**Requirement**:
Which lines of the data include the string "range"? List them all.

Data records:

►

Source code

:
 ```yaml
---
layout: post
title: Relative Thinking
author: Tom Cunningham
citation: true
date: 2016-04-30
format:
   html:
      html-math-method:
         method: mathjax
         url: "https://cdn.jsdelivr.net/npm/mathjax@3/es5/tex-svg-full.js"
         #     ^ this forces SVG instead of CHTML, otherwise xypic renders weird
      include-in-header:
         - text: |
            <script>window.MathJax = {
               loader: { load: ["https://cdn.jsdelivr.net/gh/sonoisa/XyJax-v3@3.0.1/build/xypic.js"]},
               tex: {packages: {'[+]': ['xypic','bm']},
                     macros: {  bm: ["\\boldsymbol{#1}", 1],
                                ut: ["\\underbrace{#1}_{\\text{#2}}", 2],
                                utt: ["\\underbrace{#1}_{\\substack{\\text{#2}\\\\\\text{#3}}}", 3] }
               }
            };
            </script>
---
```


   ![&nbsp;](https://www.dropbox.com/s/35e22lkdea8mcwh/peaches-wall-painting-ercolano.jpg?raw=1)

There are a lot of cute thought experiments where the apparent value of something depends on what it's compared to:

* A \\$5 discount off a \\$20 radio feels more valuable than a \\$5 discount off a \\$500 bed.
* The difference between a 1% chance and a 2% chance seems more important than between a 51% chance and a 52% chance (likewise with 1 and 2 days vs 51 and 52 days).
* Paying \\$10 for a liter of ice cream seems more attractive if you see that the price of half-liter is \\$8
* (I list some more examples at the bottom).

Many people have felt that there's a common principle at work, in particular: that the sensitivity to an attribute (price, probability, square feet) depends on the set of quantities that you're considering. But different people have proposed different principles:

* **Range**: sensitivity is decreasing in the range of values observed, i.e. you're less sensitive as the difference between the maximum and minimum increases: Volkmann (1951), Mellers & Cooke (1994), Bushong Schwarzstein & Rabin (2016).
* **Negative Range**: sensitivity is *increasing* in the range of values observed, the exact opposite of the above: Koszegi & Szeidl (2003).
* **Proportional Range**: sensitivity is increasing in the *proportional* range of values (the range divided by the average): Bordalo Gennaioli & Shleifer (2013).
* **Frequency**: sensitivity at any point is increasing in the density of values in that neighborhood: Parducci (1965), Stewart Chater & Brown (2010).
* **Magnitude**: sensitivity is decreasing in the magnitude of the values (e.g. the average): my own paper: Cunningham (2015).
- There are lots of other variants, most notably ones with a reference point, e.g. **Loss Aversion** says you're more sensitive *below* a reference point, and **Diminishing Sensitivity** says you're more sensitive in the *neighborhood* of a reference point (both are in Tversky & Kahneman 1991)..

◄

**Response**:
* **Range**: sensitivity is decreasing in the range of values observed, i.e. you're less sensitive as the difference between the maximum and minimum increases: Volkmann (1951), Mellers & Cooke (1994), Bushong Schwarzstein & Rabin (2016).
* **Negative Range**: sensitivity is *increasing* in the range of values observed, the exact opposite of the above: Koszegi & Szeidl (2003).
* **Proportional Range**: sensitivity is increasing in the *proportional* range of values (the range divided by the average): Bordalo Gennaioli & Shleifer (2013).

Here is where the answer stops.